▸ WHAT IS REQUIRED
From the passage on Peary's North Pole expedition, duplicate word for word the portion that begins at "Story posted July" and ends after "the S.S. Roosevelt.".

▸ TEXT PASSAGE
• • • • •

Story posted July 01, 2008
Seven-thousand pounds of bacon, 10,000 pounds of biscuits and 30,000 pounds of the fat-and-protein concentrate known as pemmican. Not the usual provisions for a Fourth of July holiday weekend, but for Robert E. Peary and his crew of 23 determined to reach the North Pole, this was no ordinary jaunt.

One hundred years ago, Peary and company were preparing for their July 6, 1908, departure from New York City aboard the S.S. Roosevelt.
What They Packed
Robert E. Peary, a member of the Bowdoin College Class of 1877, wrote about the supplies he amassed for the journey in his book The North Pole.
Peary notes that the expedition carried:
In Northwest Greenland they picked up 246 dogs for use pulling the Peary-designed sledges across the Polar Sea.

• • • • •

Extracted page text data

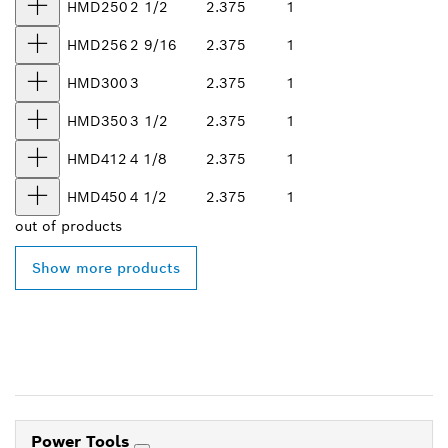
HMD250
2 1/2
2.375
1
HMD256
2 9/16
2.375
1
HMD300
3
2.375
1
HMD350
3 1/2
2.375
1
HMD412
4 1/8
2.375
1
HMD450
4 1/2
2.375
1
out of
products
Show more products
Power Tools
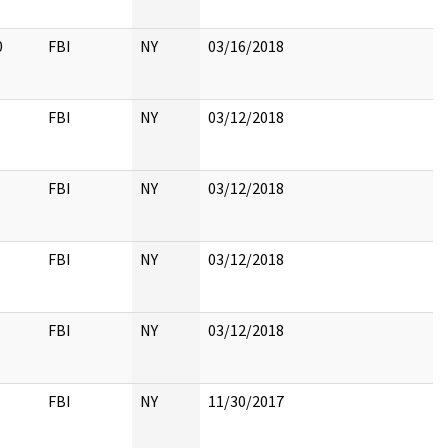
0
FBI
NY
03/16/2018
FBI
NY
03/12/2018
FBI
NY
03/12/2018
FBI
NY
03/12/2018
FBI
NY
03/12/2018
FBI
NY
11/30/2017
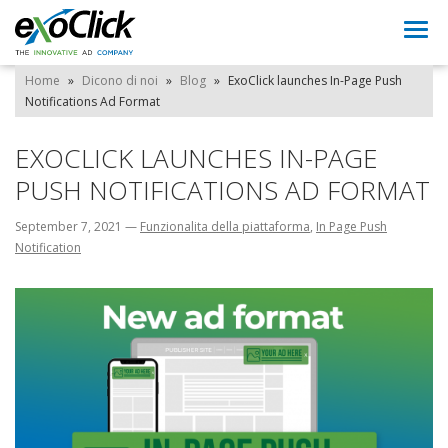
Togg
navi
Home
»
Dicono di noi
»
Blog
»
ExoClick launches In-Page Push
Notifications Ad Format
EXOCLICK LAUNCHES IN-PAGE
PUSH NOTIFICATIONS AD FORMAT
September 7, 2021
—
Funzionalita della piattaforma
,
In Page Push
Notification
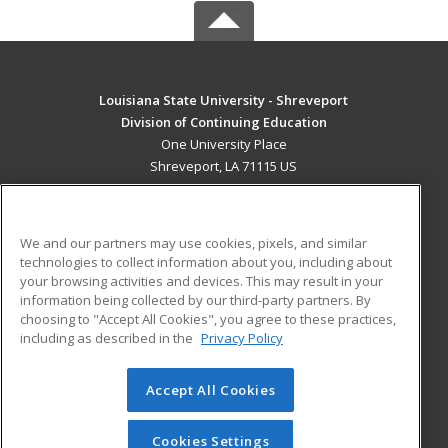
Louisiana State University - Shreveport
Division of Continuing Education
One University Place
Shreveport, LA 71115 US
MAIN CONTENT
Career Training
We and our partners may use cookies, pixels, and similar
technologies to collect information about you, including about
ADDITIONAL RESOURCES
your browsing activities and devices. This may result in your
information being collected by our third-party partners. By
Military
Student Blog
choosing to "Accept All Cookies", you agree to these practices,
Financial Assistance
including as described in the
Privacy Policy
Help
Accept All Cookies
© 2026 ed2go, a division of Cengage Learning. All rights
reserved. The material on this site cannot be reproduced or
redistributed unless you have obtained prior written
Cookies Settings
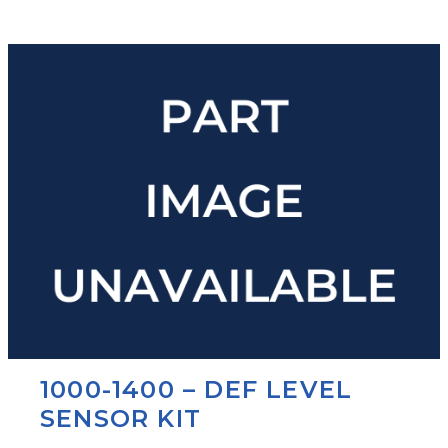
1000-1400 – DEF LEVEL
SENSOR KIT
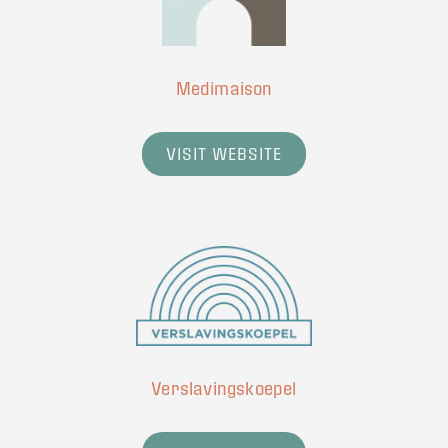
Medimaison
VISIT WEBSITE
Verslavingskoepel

• • • • •

▸ EXPECTED OUTPUT
Story posted July 01, 2008
Seven-thousand pounds of bacon, 10,000 pounds of biscuits and 30,000 pounds of the fat-and-protein concentrate known as pemmican. Not the usual provisions for a Fourth of July holiday weekend, but for Robert E. Peary and his crew of 23 determined to reach the North Pole, this was no ordinary jaunt.

One hundred years ago, Peary and company were preparing for their July 6, 1908, departure from New York City aboard the S.S. Roosevelt.